Florida failed to show significant improvement in any of the 10 indicators cited in the Annie E. Casey Foundation's 2006 Kids Count Data Book, although its ranking increased slightly from 35th to 33rd among the 50 states and District of Columbia. In the two previous years, Florida had been 34th.
''Florida could have seen improvement if it had directed a fair share of the state budget surplus to Florida's children,'' said Amanda Ostrander, coordinator of communications and policy for the nonprofit Tallahassee-based Children's Campaign. ``The state failed to seize an opportunity.''
The Children's Campaign advocates for maternal and children's healthcare, child protection, high-quality early learning programs, before- and after-school activities and juvenile justice accountability and fairness.
House Fiscal Council Chairman Joe Negron, R-Stuart, defended the Legislature's track record.
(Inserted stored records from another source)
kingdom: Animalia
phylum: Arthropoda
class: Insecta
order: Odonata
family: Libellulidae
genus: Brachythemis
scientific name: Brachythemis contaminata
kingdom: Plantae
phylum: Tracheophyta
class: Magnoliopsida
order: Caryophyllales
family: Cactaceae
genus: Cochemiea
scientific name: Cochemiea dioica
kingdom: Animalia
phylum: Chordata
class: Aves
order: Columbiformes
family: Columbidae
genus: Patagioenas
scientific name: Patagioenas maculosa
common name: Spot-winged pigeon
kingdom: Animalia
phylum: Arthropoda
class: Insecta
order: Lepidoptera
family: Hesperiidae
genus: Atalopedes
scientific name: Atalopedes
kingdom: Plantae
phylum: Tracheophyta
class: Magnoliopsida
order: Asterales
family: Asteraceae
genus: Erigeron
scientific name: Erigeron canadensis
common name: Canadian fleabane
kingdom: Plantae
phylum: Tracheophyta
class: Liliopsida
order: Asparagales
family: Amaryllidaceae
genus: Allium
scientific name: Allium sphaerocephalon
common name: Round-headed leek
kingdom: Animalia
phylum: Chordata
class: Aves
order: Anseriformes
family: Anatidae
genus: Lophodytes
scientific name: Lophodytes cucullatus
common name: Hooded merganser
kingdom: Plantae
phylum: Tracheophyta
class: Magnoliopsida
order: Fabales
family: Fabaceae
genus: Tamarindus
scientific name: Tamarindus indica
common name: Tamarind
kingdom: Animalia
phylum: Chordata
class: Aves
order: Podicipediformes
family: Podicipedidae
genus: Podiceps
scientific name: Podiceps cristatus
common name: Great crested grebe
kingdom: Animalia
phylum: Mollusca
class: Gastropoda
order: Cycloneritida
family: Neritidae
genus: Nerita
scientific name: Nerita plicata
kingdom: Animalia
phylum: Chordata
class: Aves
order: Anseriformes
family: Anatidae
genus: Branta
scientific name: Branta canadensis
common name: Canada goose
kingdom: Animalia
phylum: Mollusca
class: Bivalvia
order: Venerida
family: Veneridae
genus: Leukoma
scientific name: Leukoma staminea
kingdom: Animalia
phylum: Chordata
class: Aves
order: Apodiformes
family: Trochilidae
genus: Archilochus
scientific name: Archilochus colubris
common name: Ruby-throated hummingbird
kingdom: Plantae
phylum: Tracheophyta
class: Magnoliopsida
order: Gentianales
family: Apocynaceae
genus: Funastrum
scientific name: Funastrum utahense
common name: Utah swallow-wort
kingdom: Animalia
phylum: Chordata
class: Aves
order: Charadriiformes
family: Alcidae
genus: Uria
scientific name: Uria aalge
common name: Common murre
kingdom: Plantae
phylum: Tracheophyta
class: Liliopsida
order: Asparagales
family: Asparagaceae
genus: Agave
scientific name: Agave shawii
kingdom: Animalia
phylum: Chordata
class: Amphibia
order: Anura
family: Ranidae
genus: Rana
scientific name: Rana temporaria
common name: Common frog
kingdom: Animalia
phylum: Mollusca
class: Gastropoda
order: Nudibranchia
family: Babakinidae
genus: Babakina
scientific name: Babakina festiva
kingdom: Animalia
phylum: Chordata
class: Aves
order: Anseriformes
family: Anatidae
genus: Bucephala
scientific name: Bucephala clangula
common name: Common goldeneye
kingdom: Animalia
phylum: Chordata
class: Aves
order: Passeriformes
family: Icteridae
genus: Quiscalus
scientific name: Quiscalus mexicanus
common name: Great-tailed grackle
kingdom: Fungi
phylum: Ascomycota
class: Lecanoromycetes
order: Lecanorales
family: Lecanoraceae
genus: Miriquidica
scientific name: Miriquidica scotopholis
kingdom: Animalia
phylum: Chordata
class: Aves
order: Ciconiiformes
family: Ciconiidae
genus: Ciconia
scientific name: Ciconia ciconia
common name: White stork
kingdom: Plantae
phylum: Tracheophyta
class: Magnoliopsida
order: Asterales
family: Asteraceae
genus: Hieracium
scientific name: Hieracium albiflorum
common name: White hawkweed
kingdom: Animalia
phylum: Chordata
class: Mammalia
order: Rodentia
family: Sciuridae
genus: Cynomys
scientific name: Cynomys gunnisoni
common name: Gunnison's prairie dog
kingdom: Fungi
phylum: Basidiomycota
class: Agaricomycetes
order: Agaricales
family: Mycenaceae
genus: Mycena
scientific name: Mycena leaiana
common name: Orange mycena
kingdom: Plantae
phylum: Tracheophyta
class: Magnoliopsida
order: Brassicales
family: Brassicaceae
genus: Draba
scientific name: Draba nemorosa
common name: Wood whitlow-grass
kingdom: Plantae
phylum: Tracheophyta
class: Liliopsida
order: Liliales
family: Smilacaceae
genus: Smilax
He said lawmakers provided enough money to pay for every child who qualifies for the state's KidCare health insurance program, increased payments to foster parents by $60 per month and approved the largest spending increase in the state's history for public schools -- $1.77 billion, or 8.7 percent more money for every student.
Lawmakers, however, turned down a $15 million proposal to add children of legal migrants and state workers to the KidCare program, which provides low-cost health insurance for families.
''The primary responsibility for the well-being of children rests with the parents, not the government,'' Negron said.
He said some of the child advocates' favorite programs are of ''dubious merit'' and that the Legislature funds only those that actually work.
The Kids Count report shows Florida got worse in three of its primary categories with 8.5 percent of the state's babies born underweight, 70 deaths from all causes for every 100,000 teens, and 9 percent of teenagers neither attending school nor working.
Other findings show that 8 percent of Florida's children live in extreme poverty, 42 percent live in low-income families and 15 percent lack health insurance -- all the same as last year.
In other categories 22 percent of children under age 6 live in families classified as working poor and 68 percent of low-income families with children spend at least 30 percent of their household incomes on housing.
Florida's most significant improvement since 2000 has been in the teen birth rate, which has decreased by eight births for every 1,000 female teens.